Supplied material START

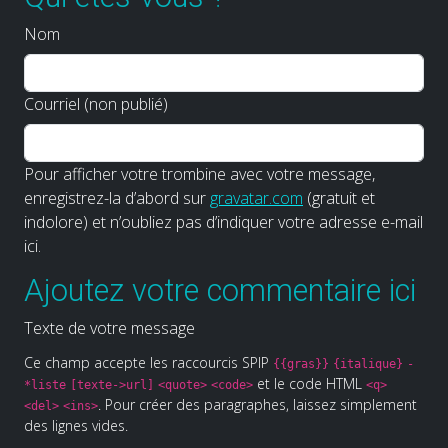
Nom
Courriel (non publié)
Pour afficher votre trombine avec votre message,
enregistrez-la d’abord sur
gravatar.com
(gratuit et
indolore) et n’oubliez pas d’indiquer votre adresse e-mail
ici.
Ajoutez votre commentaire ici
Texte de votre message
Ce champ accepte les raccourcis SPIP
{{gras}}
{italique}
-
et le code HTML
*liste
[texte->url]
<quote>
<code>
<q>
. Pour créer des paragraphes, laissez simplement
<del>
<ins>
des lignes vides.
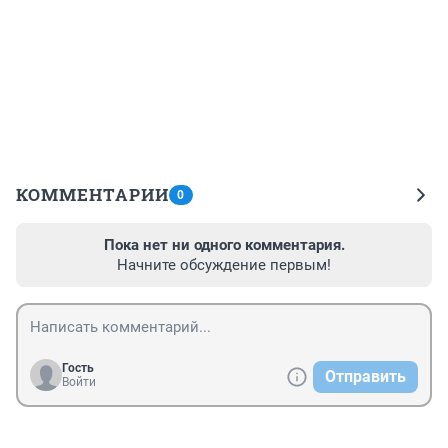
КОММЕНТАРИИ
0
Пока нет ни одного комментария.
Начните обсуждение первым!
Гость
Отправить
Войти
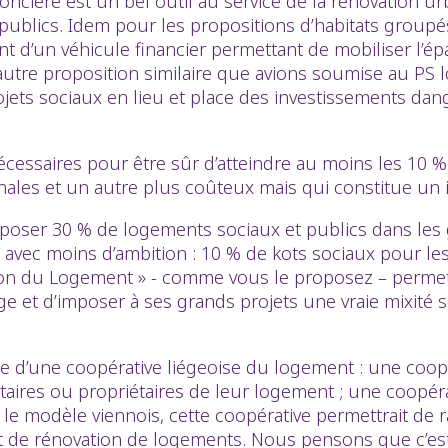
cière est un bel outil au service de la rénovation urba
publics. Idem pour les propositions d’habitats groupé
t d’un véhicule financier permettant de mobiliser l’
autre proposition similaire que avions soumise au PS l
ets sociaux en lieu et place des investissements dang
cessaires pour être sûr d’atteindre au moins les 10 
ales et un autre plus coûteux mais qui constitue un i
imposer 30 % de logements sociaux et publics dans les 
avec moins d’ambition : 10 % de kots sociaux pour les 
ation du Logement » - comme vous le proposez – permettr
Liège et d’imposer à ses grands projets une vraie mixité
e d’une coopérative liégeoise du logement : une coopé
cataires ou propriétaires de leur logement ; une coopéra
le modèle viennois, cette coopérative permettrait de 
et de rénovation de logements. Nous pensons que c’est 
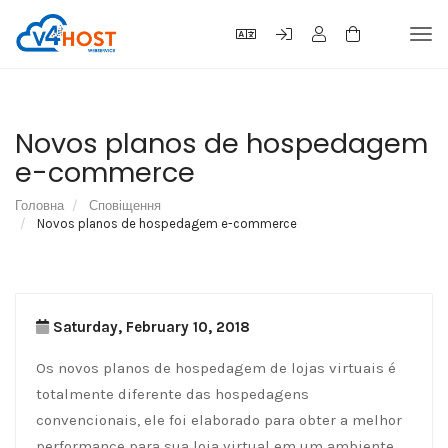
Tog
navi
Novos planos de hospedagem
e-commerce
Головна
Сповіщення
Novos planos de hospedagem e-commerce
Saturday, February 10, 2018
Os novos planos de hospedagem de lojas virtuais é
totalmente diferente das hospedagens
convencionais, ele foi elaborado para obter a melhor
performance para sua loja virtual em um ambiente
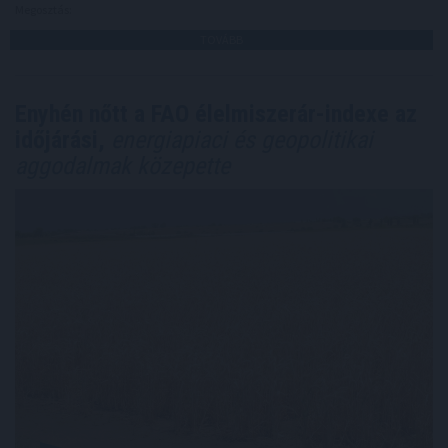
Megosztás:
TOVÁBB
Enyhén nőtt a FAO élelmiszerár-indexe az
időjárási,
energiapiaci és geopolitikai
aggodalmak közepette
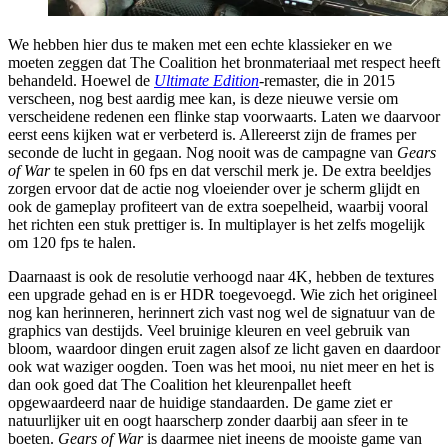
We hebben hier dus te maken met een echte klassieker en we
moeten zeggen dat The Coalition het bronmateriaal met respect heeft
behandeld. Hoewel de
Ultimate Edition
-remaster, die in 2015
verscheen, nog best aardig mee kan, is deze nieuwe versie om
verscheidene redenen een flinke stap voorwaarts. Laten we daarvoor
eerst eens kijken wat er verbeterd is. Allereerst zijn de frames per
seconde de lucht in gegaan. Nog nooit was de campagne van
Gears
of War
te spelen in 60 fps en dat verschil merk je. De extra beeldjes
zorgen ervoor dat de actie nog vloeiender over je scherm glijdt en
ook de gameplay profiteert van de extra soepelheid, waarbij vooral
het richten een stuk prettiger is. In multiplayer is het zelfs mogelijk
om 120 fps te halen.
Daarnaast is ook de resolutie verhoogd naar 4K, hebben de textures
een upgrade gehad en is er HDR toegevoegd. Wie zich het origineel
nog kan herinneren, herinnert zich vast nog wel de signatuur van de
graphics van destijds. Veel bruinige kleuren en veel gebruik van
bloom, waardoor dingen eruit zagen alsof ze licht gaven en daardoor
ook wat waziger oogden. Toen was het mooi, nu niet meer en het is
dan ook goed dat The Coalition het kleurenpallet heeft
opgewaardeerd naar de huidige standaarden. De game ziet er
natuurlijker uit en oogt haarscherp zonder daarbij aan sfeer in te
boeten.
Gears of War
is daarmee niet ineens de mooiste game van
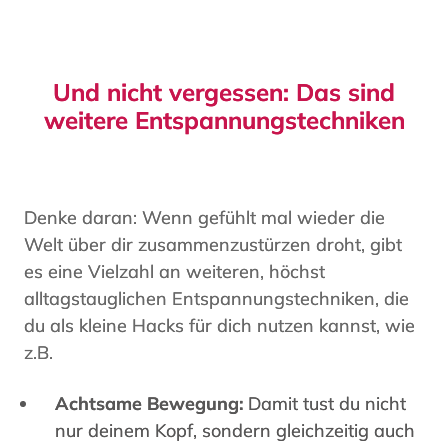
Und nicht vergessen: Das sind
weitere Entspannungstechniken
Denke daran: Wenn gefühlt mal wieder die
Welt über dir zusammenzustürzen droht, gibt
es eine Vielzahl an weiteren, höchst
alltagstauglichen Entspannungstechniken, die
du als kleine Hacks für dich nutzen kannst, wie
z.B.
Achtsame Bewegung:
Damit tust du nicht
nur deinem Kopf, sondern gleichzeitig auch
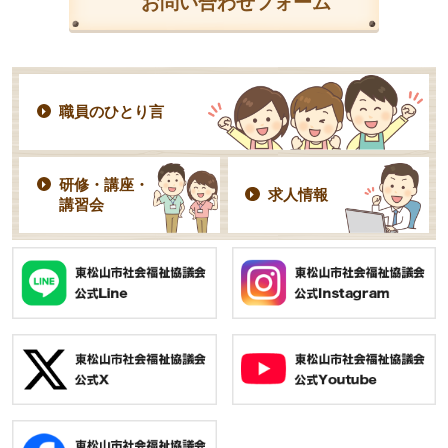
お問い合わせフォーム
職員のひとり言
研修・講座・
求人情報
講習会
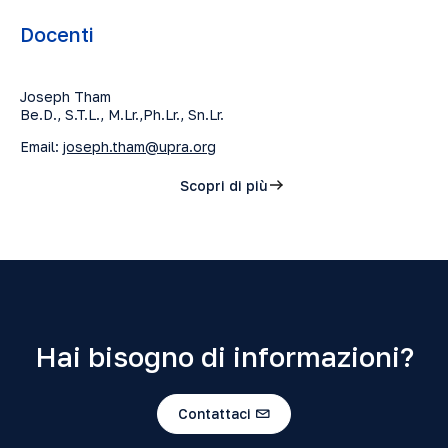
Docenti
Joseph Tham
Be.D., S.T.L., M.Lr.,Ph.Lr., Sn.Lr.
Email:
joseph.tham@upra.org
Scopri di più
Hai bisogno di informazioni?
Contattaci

Supplied material END
Supplied material START

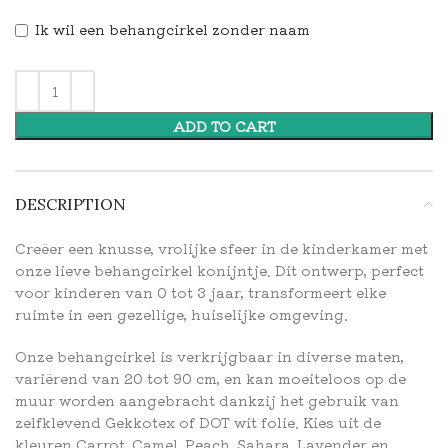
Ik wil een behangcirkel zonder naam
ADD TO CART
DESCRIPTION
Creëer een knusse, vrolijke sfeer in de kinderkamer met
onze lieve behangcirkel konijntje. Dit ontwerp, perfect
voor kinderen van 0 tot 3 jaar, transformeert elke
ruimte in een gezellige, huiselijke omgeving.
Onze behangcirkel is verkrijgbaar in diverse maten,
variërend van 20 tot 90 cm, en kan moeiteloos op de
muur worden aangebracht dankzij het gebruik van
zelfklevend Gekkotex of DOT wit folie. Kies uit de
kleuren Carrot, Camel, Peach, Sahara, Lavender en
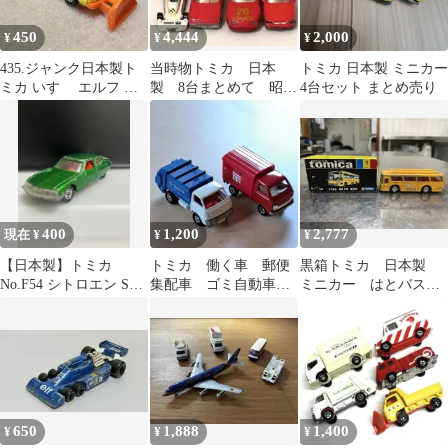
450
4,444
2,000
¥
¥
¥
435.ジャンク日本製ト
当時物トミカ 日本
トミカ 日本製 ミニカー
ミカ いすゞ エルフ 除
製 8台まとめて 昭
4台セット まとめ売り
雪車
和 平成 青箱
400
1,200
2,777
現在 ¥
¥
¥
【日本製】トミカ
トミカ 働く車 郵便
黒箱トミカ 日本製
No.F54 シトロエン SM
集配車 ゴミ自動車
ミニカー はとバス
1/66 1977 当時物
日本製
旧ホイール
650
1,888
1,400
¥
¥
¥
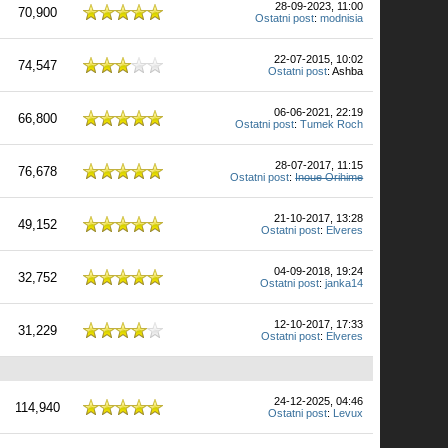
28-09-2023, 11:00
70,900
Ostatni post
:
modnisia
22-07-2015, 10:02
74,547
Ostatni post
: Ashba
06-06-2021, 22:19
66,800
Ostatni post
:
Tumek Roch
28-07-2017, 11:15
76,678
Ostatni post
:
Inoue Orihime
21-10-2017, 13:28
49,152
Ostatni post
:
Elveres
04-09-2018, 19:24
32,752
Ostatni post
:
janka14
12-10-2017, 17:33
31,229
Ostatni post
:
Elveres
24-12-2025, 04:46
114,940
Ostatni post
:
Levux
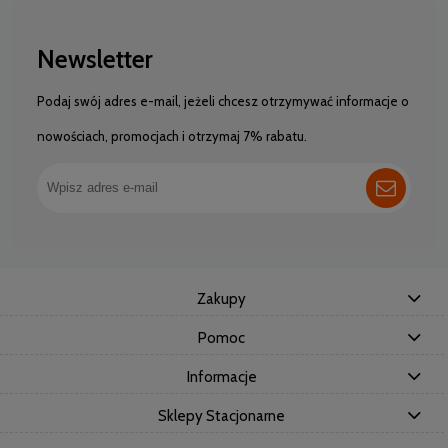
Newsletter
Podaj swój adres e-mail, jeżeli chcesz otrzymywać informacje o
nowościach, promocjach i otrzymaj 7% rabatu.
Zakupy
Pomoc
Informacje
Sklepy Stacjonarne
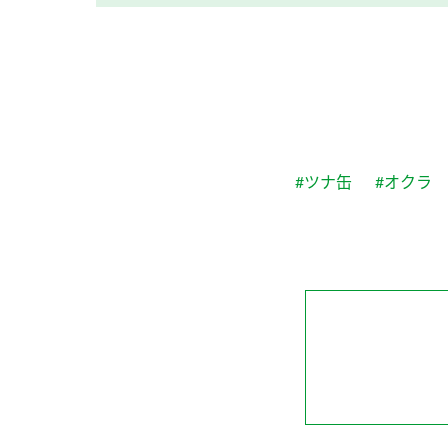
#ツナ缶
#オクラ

Supplied material END
Supplied material START

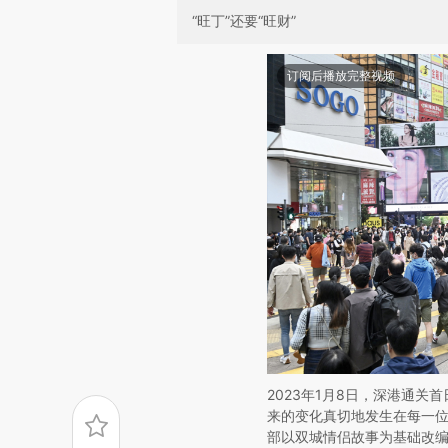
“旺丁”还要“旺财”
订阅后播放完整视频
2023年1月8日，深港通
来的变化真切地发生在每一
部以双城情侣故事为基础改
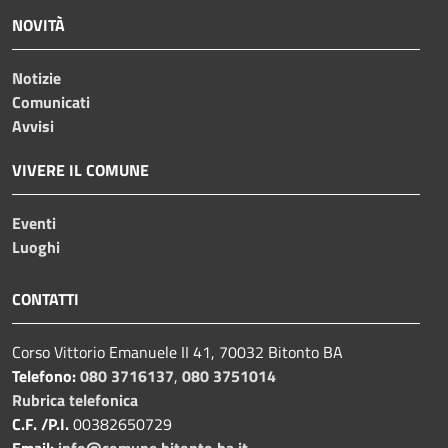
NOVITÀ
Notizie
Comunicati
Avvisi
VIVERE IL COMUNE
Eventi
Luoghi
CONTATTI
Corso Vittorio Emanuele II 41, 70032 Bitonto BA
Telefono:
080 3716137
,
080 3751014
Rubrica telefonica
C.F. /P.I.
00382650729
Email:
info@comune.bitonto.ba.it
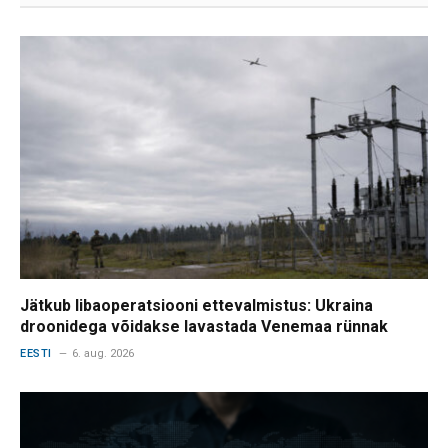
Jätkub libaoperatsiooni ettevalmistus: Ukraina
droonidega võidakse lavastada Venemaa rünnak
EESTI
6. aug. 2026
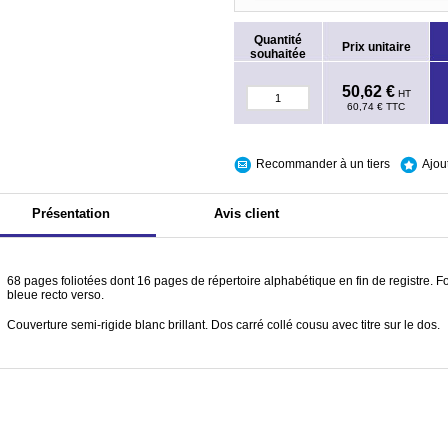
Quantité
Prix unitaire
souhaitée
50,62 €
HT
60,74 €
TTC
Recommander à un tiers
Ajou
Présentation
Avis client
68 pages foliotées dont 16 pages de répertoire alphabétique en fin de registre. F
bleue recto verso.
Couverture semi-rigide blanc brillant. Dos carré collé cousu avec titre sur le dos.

Supplied material END

*Job*. Everything from the line with "onze lieve behangcirkel" through the line with "No.F54 シトロエン SM" in the material above should be transcribed exactly, except the pictures.

*Written answer*.
onze lieve behangcirkel konijntje. Dit ontwerp, perfect
voor kinderen van 0 tot 3 jaar, transformeert elke
ruimte in een gezellige, huiselijke omgeving.
Onze behangcirkel is verkrijgbaar in diverse maten,
variërend van 20 tot 90 cm, en kan moeiteloos op de
muur worden aangebracht dankzij het gebruik van
zelfklevend Gekkotex of DOT wit folie. Kies uit de
kleuren Carrot, Camel, Peach, Sahara, Lavender en
450
4,444
2,000
¥
¥
¥
435.ジャンク日本製ト
当時物トミカ 日本
トミカ 日本製 ミニカー
ミカ いすゞ エルフ 除
製 8台まとめて 昭
4台セット まとめ売り
雪車
和 平成 青箱
400
1,200
2,777
現在 ¥
¥
¥
【日本製】トミカ
トミカ 働く車 郵便
黒箱トミカ 日本製
No.F54 シトロエン SM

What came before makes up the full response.